On animation and scrolling:
Scrolling – When I created the WheelLayout, I had to override a couple of methods:
1. To abstract the scrolling in the horizontal direction – LayoutBase.updateScrollRect()
2. To implement the step/page on the scrollbar snapping to the elements – LayoutBase.getHorizontalScrollPositionDelta()
3. To be able to know how much to scroll to get a particular item in view – LayoutBase.getScrollPositionDeltaToElement()

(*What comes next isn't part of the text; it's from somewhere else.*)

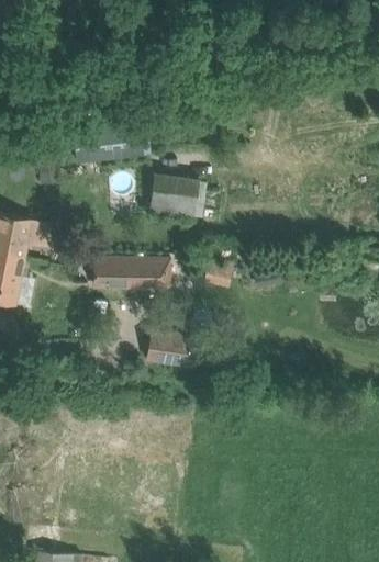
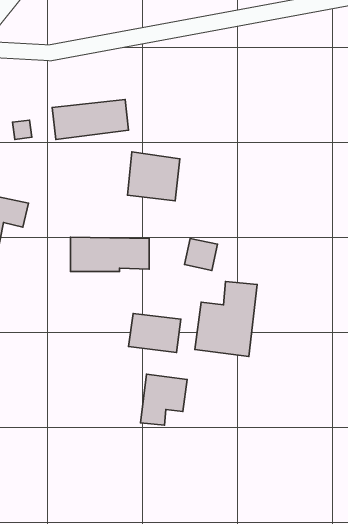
building: none -> [195,282,257,357]
building: none -> [141,374,187,425]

4. To make sure that when the scrollPosition changes I rerun the layout – LayoutBase.scrollPositionChanged()
Once I had scrolling, the animation was very easy, I simply animated the scrollPosition from the current one to the scroll position for the element that’s clicked.
-Evtim
June 16th, 2009 - 09:44
Hi Evtim,
Yes, I plan to do the same with scrolling. For now I could do the same by animating the index property of my layouts.
But what about animating children when changing layouts? That would need to be handled by the Flex framework.
See my old OpenFlux example to see what I mean:
http://www.bobjim.com/2008/04/04/updated-plexiglass-openflux-3d-example/
Ideally setLayoutBoundsPosition/Size/Matrix methods would handle animation for you.
Ryan
June 17th, 2009 - 11:02
Hi Ryan, yup I see what you mean. The Flex framework doesn’t provide support for automatic animation of the children upon layout/container changes.
For animations within the same layout we recommend animating layout properties to drive the elements on screen.
Layout switching animations are not supported out of the box.
For layout switching with simple cases where you have the same elements showing in both states you can write a small action-script code to animate the elements’ transforms between the two states (run layout in src state, capture src values, run layout in dst state, capture dst values, animate between the two).
For cases involving lists, item renderers and virtualized layouts, things get quite complicated as the item renderer recycling and creation has the possibility to have the item renderer not exist in one of the states or correspond to a different item in the second state.
June 20th, 2009 - 19:02
There’s no way you’re going to use Flex 4 over OpenFlux! OpenFlux is WAY better. Full 3D support, full animation support, way easier to customize.